Scientology's main argument against psychiatry is that there is no medical basis for the modern concept of mental illness. "One common psychiatric lie put forth is that individuals exhibiting behavior problems have some kind of 'chemical imbalance' in their brain that can be cured by taking psychiatric drugs," explains the CCHR Web site. "There has never been any scientific test to determine any such 'chemical imbalance.' "
But Jagdish Dang, the chairman of psychiatry department at Barnert Hospital in Paterson, pointed out that the exact mechanisms of many illnesses - and treatments -remain unknown to modern science. "We don't know really know how most illnesses are caused =97 we just guess it and have theories," said Dr. Dang. "But we know that schizophrenics function a hundred percent better with drugs."

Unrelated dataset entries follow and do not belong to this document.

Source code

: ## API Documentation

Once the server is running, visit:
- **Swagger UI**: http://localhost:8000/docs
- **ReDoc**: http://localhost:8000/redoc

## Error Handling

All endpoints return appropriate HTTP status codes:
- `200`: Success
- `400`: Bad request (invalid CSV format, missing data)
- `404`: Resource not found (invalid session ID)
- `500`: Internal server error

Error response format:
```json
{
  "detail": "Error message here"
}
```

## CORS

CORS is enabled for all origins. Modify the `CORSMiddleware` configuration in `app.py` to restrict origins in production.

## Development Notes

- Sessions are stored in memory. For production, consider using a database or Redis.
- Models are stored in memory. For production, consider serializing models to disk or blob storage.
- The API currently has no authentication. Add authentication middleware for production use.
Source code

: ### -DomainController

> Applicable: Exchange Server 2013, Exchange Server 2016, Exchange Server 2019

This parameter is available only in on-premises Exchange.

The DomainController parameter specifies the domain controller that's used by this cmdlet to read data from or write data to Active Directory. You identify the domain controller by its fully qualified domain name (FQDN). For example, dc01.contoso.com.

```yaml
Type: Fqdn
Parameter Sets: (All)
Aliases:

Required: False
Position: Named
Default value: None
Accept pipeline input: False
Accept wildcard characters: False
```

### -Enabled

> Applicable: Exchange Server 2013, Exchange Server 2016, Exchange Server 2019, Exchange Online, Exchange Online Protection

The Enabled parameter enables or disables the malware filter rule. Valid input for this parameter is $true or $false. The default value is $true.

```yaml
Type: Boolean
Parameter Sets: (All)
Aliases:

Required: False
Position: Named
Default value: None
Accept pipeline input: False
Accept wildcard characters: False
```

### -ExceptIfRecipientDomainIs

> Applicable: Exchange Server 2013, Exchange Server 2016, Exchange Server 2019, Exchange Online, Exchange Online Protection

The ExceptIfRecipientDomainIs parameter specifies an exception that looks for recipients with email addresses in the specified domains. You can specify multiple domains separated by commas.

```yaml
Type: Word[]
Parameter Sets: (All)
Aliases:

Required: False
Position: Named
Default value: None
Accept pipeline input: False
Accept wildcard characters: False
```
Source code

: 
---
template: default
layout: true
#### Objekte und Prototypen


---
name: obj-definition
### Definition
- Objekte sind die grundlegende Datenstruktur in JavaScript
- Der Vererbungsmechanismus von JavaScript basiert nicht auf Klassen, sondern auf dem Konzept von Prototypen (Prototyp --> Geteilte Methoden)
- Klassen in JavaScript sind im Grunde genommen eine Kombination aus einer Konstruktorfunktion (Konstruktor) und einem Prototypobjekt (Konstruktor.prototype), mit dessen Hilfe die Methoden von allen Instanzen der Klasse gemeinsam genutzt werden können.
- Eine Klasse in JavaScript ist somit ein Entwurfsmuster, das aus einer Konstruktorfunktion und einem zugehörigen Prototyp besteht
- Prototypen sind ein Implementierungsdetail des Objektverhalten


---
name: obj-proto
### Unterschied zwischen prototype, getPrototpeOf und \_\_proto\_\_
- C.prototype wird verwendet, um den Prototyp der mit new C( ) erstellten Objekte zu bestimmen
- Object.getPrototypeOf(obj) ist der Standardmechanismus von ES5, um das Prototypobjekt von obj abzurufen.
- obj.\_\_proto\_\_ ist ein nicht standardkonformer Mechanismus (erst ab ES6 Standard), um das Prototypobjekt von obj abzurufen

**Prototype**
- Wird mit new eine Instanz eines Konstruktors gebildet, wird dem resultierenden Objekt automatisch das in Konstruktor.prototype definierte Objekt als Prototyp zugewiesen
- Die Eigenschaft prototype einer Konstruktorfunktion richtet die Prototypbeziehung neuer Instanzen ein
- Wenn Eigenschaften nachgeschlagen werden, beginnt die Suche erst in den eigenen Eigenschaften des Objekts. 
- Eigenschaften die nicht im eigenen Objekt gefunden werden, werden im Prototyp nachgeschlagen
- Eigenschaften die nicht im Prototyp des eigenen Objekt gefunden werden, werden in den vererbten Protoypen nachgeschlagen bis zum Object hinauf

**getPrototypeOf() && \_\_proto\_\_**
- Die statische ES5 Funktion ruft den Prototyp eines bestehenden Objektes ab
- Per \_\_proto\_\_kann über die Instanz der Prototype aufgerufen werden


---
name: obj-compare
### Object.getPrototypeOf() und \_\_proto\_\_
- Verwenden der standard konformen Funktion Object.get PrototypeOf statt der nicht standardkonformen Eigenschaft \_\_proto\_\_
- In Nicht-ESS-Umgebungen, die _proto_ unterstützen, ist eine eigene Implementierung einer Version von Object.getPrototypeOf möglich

The Church of Scientology, which is headquartered in Los Angeles, has attracted a number of celebrity followers over the years, from John Travolta to Kirstie Alley. As its followers have multiplied, so have its anti-psychiatry campaigns and activities, which have often attracted controversy. Earlier this year, school districts in San Francisco and Los Angeles dropped a widely used anti-drug program called Narconon after questions were raised about its connections to Scientology.
Hundreds of high-security prison inmates in California, many of whom are diagnosed as mentally ill, have participated in Criminon, another Scientology-sponsored program, that eschews antipsychotic drugs.
The church has also backed legislation that critics say aims to discourage public school students from seeking mental health services.
But some say Scientology is simply one of the more colorful forms of an entrenched cultural suspicion of psychiatry, which deals, after all, with the manipulation of the human mind.
"This is of those things that will be going on forever," said Dang.